Cupro Nickel is the material used for brake pipes these day, which unlike steel, is highly resistant to corrosion.

Does anyone know for certain what material Audi uses for the TT?.

Here's a company on Ebay who will make up pipes in cupro nickel

http://www.ebay.co.uk/itm/3-16-Brake-Li ... 43bed82912


----------



## Fight1 (May 13, 2012)

Without being 100% certain I would say the OEM is coated steel. It's hard as f and I was unable to flare it in situ. The coating also makes finding a long enough section without the slightest turn important when planning to replace a section as the joining piece will be tight on. My replacement lines going on are a copper nickel alloy, it won't rust and is easy to work with and I'll paint it black to keep the OEM look.
Also note that the flare used is a bubble flare.
F


----------



## brian1978 (Jul 10, 2013)

poor1 said:


> Cupro Nickel is the material used for brake pipes these day, which unlike steel, is highly resistant to corrosion.
> 
> Does anyone know for certain what material Audi uses for the TT?.
> 
> ...


I can get all the tools to do this stuff, I done all the lines on my last car and it was a bugger too, but it's just time and patience, coupled with a lot of swearing. I'll prob. end up renewing them all anyway. I tend to start a job and get carried away lol. Last ones I was just going to replace bits and I just kept going. I won't be painting them as nobody will be under the far to look at them, unless I park ontop of them,


----------



## cookbot (Apr 19, 2011)

Fight1 said:


> Without being 100% certain I would say the OEM is coated steel. It's hard as f and I was unable to flare it in situ. The coating also makes finding a long enough section without the slightest turn important when planning to replace a section as the joining piece will be tight on. My replacement lines going on are a copper nickel alloy, it won't rust and is easy to work with and I'll paint it black to keep the OEM look.
> Also note that the flare used is a bubble flare.
> F


Managed to flare my rear offside, but it wasn't easy like you said. Had to peel back that black protective coating and do it laying upside down, but it is possible.


----------



## poor1 (Dec 28, 2011)

If the two pipes going to the rear calipers are anything to go by I can confirm these pipes are steel with a plastic coating, so would assume that all the pipe runs are as well. Difficult to understand why Audi went down this route when corrosion was a well recognised problem and cupro nickel had been taken into use on quality vehicle many years before..
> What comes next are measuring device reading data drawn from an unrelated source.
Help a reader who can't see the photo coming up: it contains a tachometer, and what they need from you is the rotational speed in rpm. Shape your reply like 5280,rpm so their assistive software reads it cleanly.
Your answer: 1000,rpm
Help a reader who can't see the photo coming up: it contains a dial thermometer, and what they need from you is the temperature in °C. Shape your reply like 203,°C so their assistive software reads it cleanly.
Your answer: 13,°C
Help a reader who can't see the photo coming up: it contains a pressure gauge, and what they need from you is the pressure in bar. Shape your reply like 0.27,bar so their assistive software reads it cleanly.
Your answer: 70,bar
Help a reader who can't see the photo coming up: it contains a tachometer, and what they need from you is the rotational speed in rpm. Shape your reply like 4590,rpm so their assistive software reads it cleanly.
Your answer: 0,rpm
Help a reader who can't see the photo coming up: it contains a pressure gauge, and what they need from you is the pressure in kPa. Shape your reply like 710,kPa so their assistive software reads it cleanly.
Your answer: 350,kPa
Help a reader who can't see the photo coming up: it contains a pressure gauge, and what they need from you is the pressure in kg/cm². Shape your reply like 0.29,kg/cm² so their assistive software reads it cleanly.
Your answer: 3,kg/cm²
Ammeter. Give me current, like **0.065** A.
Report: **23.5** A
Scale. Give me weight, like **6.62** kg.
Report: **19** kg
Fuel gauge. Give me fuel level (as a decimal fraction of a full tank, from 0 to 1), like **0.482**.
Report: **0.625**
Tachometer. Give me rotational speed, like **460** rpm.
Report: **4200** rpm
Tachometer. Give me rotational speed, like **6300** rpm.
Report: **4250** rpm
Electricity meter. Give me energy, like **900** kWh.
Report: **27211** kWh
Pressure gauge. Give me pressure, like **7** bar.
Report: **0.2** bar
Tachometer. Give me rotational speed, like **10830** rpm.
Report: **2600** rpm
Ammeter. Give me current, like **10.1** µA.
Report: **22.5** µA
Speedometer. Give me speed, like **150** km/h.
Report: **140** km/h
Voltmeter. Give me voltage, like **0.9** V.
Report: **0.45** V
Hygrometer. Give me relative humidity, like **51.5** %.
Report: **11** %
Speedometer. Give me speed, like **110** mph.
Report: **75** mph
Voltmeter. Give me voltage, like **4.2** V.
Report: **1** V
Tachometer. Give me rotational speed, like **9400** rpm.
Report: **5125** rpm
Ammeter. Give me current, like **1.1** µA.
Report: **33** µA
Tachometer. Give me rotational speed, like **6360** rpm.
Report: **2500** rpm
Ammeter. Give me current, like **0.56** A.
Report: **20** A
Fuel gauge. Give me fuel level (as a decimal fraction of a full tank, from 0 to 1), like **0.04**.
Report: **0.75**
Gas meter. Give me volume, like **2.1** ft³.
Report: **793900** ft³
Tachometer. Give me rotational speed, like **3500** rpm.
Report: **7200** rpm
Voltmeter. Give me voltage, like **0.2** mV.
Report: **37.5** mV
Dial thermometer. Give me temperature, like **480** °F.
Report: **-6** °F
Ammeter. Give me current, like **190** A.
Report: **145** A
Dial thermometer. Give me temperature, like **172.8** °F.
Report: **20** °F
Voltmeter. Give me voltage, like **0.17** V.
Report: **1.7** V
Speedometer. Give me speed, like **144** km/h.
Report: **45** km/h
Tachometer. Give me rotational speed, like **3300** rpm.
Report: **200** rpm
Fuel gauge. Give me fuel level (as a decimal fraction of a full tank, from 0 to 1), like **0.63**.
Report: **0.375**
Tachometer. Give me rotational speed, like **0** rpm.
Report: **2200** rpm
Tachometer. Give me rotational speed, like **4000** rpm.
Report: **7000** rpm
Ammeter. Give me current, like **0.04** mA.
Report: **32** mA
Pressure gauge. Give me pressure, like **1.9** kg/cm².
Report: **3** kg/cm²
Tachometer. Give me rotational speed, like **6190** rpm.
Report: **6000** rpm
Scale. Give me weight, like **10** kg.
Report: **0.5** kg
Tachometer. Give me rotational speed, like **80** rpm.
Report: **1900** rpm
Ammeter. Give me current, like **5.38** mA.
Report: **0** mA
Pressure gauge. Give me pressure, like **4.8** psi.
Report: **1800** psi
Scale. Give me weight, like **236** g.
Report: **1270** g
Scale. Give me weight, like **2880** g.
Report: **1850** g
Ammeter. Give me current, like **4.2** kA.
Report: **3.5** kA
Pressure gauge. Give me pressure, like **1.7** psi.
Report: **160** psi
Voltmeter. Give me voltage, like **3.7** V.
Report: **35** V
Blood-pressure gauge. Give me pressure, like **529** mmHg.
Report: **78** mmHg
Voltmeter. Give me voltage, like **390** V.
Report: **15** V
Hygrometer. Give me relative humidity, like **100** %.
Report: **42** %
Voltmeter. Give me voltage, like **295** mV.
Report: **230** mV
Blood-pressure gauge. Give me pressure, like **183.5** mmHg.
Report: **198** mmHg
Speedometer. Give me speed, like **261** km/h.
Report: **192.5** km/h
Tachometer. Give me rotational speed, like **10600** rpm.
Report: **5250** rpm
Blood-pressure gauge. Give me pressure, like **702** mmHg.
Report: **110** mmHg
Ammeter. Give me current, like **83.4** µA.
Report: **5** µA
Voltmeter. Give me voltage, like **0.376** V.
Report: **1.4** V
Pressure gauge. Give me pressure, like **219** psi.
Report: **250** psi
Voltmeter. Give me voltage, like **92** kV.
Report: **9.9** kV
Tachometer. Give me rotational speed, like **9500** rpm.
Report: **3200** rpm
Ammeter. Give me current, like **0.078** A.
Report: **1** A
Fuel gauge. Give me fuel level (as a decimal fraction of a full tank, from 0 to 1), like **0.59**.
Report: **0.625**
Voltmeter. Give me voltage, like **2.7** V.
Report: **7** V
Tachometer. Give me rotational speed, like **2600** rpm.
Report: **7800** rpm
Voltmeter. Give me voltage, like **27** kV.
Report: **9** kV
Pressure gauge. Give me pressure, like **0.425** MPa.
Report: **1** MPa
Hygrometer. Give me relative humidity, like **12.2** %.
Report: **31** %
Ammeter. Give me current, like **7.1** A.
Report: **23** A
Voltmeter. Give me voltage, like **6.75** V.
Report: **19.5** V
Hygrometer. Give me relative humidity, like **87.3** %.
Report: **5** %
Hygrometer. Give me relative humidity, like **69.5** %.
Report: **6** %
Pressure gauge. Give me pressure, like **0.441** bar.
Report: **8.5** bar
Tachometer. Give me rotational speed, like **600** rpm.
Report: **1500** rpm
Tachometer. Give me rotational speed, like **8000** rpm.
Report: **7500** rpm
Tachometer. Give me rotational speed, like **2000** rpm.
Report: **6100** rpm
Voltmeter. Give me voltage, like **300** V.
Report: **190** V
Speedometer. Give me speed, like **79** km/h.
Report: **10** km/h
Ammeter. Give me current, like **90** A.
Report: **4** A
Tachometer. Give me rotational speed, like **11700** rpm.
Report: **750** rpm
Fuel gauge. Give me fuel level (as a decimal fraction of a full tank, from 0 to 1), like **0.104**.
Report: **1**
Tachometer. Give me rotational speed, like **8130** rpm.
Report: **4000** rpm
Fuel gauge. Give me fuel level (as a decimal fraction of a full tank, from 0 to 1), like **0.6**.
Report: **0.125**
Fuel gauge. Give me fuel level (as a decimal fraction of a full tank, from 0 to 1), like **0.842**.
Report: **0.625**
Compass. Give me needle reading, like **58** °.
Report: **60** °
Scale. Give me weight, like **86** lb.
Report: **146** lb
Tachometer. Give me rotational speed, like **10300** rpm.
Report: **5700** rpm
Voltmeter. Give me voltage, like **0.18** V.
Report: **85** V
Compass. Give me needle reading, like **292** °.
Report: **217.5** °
As regards the two short pipes to the rear calipers, they incorporate a flexible hose which is swaged into the pipe which would be impossible to replicate and if they want replacing they cost about £35.00 each for a start. The end opposite to the caliper have a standard 10mm fitting. Replacing them alone is more complicated that it looks, let alone replacing any piping running over the top of the tank.


----------